Problem description
All pictures must be left out as you transcribe the lines from the first line of the data to the line containing "TAKEOFF MINIMUMS: Rwy 18, 300-2¼", both included.

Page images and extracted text
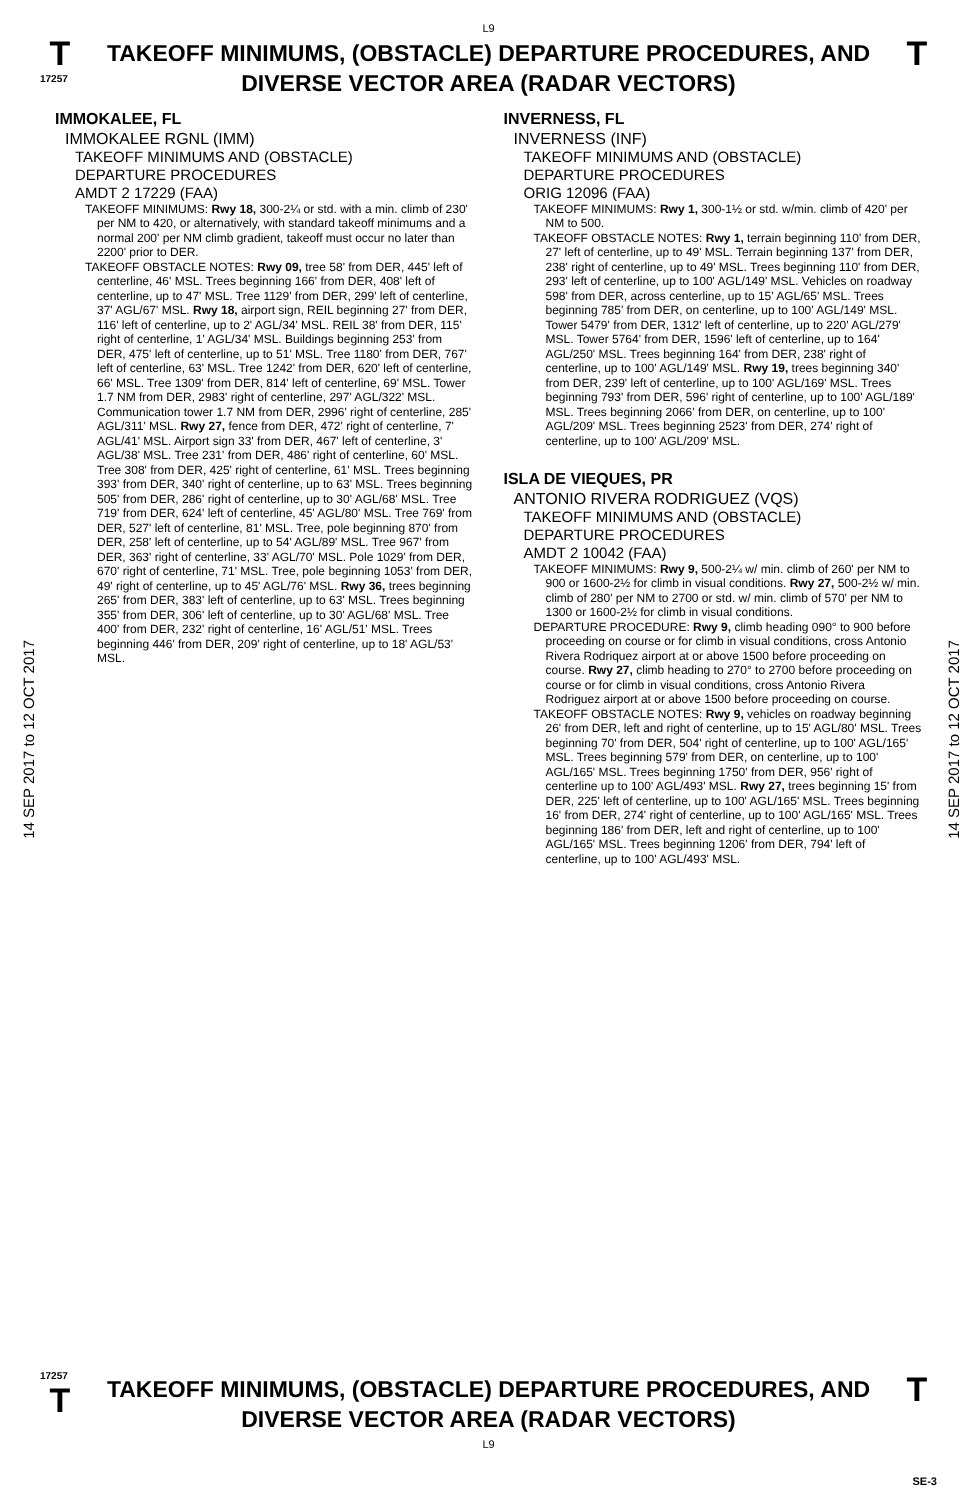L9
T
17257
TAKEOFF MINIMUMS, (OBSTACLE) DEPARTURE PROCEDURES, AND
DIVERSE VECTOR AREA (RADAR VECTORS)
T
14 SEP 2017 to 12 OCT 2017
14 SEP 2017 to 12 OCT 2017
IMMOKALEE, FL
IMMOKALEE RGNL (IMM)
TAKEOFF MINIMUMS AND (OBSTACLE)
DEPARTURE PROCEDURES
AMDT 2 17229 (FAA)
TAKEOFF MINIMUMS: Rwy 18, 300-2¼ or std. with a min. climb of 230' per NM to 420, or alternatively, with standard takeoff minimums and a normal 200' per NM climb gradient, takeoff must occur no later than 2200' prior to DER.
TAKEOFF OBSTACLE NOTES: Rwy 09, tree 58' from DER, 445' left of centerline, 46' MSL. Trees beginning 166' from DER, 408' left of centerline, up to 47' MSL. Tree 1129' from DER, 299' left of centerline, 37' AGL/67' MSL. Rwy 18, airport sign, REIL beginning 27' from DER, 116' left of centerline, up to 2' AGL/34' MSL. REIL 38' from DER, 115' right of centerline, 1' AGL/34' MSL. Buildings beginning 253' from DER, 475' left of centerline, up to 51' MSL. Tree 1180' from DER, 767' left of centerline, 63' MSL. Tree 1242' from DER, 620' left of centerline, 66' MSL. Tree 1309' from DER, 814' left of centerline, 69' MSL. Tower 1.7 NM from DER, 2983' right of centerline, 297' AGL/322' MSL. Communication tower 1.7 NM from DER, 2996' right of centerline, 285' AGL/311' MSL. Rwy 27, fence from DER, 472' right of centerline, 7' AGL/41' MSL. Airport sign 33' from DER, 467' left of centerline, 3' AGL/38' MSL. Tree 231' from DER, 486' right of centerline, 60' MSL. Tree 308' from DER, 425' right of centerline, 61' MSL. Trees beginning 393' from DER, 340' right of centerline, up to 63' MSL. Trees beginning 505' from DER, 286' right of centerline, up to 30' AGL/68' MSL. Tree 719' from DER, 624' left of centerline, 45' AGL/80' MSL. Tree 769' from DER, 527' left of centerline, 81' MSL. Tree, pole beginning 870' from DER, 258' left of centerline, up to 54' AGL/89' MSL. Tree 967' from DER, 363' right of centerline, 33' AGL/70' MSL. Pole 1029' from DER, 670' right of centerline, 71' MSL. Tree, pole beginning 1053' from DER, 49' right of centerline, up to 45' AGL/76' MSL. Rwy 36, trees beginning 265' from DER, 383' left of centerline, up to 63' MSL. Trees beginning 355' from DER, 306' left of centerline, up to 30' AGL/68' MSL. Tree 400' from DER, 232' right of centerline, 16' AGL/51' MSL. Trees beginning 446' from DER, 209' right of centerline, up to 18' AGL/53' MSL.
INVERNESS, FL
INVERNESS (INF)
TAKEOFF MINIMUMS AND (OBSTACLE)
DEPARTURE PROCEDURES
ORIG 12096 (FAA)
TAKEOFF MINIMUMS: Rwy 1, 300-1½ or std. w/min. climb of 420' per NM to 500.
TAKEOFF OBSTACLE NOTES: Rwy 1, terrain beginning 110' from DER, 27' left of centerline, up to 49' MSL. Terrain beginning 137' from DER, 238' right of centerline, up to 49' MSL. Trees beginning 110' from DER, 293' left of centerline, up to 100' AGL/149' MSL. Vehicles on roadway 598' from DER, across centerline, up to 15' AGL/65' MSL. Trees beginning 785' from DER, on centerline, up to 100' AGL/149' MSL. Tower 5479' from DER, 1312' left of centerline, up to 220' AGL/279' MSL. Tower 5764' from DER, 1596' left of centerline, up to 164' AGL/250' MSL. Trees beginning 164' from DER, 238' right of centerline, up to 100' AGL/149' MSL. Rwy 19, trees beginning 340' from DER, 239' left of centerline, up to 100' AGL/169' MSL. Trees beginning 793' from DER, 596' right of centerline, up to 100' AGL/189' MSL. Trees beginning 2066' from DER, on centerline, up to 100' AGL/209' MSL. Trees beginning 2523' from DER, 274' right of centerline, up to 100' AGL/209' MSL.
ISLA DE VIEQUES, PR
ANTONIO RIVERA RODRIGUEZ (VQS)
TAKEOFF MINIMUMS AND (OBSTACLE)
DEPARTURE PROCEDURES
AMDT 2 10042 (FAA)
TAKEOFF MINIMUMS: Rwy 9, 500-2¼ w/ min. climb of 260' per NM to 900 or 1600-2½ for climb in visual conditions. Rwy 27, 500-2½ w/ min. climb of 280' per NM to 2700 or std. w/ min. climb of 570' per NM to 1300 or 1600-2½ for climb in visual conditions.
DEPARTURE PROCEDURE: Rwy 9, climb heading 090° to 900 before proceeding on course or for climb in visual conditions, cross Antonio Rivera Rodriquez airport at or above 1500 before proceeding on course. Rwy 27, climb heading to 270° to 2700 before proceeding on course or for climb in visual conditions, cross Antonio Rivera Rodriguez airport at or above 1500 before proceeding on course.
TAKEOFF OBSTACLE NOTES: Rwy 9, vehicles on roadway beginning 26' from DER, left and right of centerline, up to 15' AGL/80' MSL. Trees beginning 70' from DER, 504' right of centerline, up to 100' AGL/165' MSL. Trees beginning 579' from DER, on centerline, up to 100' AGL/165' MSL. Trees beginning 1750' from DER, 956' right of centerline up to 100' AGL/493' MSL. Rwy 27, trees beginning 15' from DER, 225' left of centerline, up to 100' AGL/165' MSL. Trees beginning 16' from DER, 274' right of centerline, up to 100' AGL/165' MSL. Trees beginning 186' from DER, left and right of centerline, up to 100' AGL/165' MSL. Trees beginning 1206' from DER, 794' left of centerline, up to 100' AGL/493' MSL.
17257
T
TAKEOFF MINIMUMS, (OBSTACLE) DEPARTURE PROCEDURES, AND
DIVERSE VECTOR AREA (RADAR VECTORS)
T
L9
SE-3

Solution for this task
L9
T
17257
TAKEOFF MINIMUMS, (OBSTACLE) DEPARTURE PROCEDURES, AND
DIVERSE VECTOR AREA (RADAR VECTORS)
T
14 SEP 2017 to 12 OCT 2017
14 SEP 2017 to 12 OCT 2017
IMMOKALEE, FL
IMMOKALEE RGNL (IMM)
TAKEOFF MINIMUMS AND (OBSTACLE)
DEPARTURE PROCEDURES
AMDT 2 17229 (FAA)
TAKEOFF MINIMUMS: Rwy 18, 300-2¼ or std. with a min. climb of 230' per NM to 420, or alternatively, with standard takeoff minimums and a normal 200' per NM climb gradient, takeoff must occur no later than 2200' prior to DER.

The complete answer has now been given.